[Page-level text extractions]
>>>
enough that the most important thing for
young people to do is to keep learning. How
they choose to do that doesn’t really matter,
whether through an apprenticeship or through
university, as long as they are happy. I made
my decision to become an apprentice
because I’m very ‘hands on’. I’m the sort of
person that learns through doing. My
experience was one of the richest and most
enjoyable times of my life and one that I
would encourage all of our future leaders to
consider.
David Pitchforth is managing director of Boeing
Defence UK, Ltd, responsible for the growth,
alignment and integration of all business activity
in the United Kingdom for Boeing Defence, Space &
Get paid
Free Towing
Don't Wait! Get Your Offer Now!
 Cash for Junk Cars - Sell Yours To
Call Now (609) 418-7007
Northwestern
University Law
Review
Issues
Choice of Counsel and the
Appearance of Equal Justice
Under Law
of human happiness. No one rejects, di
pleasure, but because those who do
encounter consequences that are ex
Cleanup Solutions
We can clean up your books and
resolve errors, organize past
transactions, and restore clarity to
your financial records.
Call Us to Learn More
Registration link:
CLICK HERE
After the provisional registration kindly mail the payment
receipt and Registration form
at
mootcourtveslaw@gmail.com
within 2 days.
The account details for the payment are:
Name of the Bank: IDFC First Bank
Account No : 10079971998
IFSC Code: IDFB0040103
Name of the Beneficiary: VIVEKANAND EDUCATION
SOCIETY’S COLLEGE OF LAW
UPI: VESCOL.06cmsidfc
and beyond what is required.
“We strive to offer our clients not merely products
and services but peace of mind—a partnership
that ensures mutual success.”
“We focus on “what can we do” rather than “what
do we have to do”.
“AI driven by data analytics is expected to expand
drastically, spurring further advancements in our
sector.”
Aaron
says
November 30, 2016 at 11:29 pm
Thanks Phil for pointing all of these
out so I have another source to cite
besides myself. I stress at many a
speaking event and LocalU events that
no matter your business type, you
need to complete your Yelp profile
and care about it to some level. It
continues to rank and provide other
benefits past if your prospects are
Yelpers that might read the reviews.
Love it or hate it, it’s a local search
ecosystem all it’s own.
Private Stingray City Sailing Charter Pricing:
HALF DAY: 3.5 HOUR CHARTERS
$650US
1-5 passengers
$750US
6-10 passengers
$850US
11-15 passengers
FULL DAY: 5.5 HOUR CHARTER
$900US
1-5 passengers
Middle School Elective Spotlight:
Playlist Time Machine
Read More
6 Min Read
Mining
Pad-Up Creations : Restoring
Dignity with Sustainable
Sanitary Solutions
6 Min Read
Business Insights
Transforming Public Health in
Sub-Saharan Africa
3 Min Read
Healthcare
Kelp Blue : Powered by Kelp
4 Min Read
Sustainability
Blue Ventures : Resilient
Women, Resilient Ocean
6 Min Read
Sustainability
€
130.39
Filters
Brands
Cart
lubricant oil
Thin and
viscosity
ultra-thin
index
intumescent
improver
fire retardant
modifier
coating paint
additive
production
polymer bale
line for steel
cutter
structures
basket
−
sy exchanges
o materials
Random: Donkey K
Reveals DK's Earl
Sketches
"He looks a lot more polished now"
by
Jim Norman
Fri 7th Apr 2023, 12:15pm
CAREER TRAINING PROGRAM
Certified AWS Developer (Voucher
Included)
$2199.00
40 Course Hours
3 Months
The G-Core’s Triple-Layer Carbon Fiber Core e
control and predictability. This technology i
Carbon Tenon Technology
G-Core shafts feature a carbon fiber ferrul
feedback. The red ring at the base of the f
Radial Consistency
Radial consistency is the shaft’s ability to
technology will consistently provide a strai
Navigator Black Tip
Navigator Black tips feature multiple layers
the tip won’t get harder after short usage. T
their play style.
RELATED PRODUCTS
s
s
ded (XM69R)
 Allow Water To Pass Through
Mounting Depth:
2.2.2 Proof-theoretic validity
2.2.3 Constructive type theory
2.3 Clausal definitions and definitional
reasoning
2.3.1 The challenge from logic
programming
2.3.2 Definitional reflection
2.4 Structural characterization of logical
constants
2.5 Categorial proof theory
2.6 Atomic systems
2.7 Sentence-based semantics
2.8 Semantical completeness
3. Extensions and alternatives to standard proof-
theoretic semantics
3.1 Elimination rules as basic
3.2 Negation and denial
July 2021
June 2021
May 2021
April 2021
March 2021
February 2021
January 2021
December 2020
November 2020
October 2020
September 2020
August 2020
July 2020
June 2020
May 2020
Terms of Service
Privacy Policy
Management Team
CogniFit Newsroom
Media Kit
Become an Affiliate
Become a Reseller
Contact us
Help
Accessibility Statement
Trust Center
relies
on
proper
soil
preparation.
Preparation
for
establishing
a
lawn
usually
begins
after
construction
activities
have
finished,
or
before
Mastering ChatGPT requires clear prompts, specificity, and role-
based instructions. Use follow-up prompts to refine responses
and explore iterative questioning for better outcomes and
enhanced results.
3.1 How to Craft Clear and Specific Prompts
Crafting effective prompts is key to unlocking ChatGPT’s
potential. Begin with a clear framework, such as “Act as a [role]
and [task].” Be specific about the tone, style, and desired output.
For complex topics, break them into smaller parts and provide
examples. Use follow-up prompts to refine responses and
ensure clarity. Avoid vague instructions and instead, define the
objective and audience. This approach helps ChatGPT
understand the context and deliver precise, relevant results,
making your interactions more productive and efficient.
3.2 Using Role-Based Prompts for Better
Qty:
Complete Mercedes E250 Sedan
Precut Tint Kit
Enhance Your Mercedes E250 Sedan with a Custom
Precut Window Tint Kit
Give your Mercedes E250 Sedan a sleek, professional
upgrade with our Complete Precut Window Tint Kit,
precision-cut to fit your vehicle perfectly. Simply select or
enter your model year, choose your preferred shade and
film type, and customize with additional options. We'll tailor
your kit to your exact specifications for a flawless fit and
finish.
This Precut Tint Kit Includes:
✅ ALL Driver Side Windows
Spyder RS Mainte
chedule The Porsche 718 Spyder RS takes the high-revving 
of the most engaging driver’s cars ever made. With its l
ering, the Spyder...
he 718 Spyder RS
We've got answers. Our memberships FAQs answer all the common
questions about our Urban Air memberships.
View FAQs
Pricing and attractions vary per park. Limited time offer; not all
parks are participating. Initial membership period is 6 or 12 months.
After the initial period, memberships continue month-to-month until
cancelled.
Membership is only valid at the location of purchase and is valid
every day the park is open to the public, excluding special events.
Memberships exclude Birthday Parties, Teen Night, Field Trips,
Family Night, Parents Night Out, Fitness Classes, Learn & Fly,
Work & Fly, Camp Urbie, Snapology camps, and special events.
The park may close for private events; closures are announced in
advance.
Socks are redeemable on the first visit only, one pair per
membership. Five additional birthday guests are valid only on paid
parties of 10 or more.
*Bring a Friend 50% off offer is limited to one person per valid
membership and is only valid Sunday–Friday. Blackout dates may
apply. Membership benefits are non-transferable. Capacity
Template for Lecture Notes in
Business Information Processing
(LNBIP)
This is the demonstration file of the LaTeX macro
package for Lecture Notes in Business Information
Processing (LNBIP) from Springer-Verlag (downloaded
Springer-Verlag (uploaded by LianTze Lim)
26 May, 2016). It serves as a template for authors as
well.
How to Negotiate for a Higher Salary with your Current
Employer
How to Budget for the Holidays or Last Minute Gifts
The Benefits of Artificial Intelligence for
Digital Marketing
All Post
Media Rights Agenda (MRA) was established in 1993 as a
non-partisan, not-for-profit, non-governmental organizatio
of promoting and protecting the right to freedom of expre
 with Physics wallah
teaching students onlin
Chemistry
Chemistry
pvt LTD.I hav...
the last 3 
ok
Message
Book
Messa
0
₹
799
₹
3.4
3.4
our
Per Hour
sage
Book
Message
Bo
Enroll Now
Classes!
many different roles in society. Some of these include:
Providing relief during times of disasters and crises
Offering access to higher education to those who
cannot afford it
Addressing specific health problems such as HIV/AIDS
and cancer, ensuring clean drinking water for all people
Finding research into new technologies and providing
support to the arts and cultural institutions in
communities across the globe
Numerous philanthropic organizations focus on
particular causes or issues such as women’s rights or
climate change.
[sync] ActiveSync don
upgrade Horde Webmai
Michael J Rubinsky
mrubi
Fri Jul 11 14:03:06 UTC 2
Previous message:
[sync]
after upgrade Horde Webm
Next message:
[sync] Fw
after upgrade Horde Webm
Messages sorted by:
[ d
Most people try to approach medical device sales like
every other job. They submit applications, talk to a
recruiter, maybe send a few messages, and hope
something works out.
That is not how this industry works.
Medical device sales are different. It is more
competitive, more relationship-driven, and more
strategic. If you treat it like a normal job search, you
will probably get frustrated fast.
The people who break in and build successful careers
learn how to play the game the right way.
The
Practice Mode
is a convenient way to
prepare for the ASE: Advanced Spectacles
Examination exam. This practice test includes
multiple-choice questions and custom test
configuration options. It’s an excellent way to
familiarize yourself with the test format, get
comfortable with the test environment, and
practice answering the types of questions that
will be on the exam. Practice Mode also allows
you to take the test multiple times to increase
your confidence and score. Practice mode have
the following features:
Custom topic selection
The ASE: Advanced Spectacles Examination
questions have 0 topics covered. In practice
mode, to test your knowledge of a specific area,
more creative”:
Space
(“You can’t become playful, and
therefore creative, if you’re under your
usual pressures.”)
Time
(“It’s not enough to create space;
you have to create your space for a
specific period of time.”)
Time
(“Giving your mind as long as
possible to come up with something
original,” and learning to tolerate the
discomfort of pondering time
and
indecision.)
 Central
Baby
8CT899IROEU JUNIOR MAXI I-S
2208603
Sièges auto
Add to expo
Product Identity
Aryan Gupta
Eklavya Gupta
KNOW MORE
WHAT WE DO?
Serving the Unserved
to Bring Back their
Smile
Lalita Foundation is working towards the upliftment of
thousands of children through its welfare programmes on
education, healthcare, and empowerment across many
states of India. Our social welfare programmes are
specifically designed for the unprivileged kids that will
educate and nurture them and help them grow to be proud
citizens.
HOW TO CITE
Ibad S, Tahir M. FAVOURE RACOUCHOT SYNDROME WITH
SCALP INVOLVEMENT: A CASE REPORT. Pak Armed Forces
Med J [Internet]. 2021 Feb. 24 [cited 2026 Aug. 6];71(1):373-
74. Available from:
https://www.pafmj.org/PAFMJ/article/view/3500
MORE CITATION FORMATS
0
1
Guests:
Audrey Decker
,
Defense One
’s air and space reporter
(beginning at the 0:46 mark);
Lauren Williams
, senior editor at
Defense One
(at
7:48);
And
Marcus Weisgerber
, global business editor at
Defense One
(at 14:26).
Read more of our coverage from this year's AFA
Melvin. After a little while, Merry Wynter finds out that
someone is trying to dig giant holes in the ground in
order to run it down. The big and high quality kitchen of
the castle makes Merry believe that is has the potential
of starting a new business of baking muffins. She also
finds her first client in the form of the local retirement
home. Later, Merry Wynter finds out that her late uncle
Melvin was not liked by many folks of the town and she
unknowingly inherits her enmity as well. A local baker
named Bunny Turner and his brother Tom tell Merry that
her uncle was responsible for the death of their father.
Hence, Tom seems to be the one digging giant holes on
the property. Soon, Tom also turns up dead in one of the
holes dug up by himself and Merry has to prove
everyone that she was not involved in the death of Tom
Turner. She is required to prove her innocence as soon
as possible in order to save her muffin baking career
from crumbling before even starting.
<<<
◆ Work task
Retype exactly, and only, the lines above from the one where "Allow Water To Pass Through" occurs up to and including the one where "2.3.2 Definitional reflection" occurs.

◆ Response
 Allow Water To Pass Through
Mounting Depth:
2.2.2 Proof-theoretic validity
2.2.3 Constructive type theory
2.3 Clausal definitions and definitional
reasoning
2.3.1 The challenge from logic
programming
2.3.2 Definitional reflection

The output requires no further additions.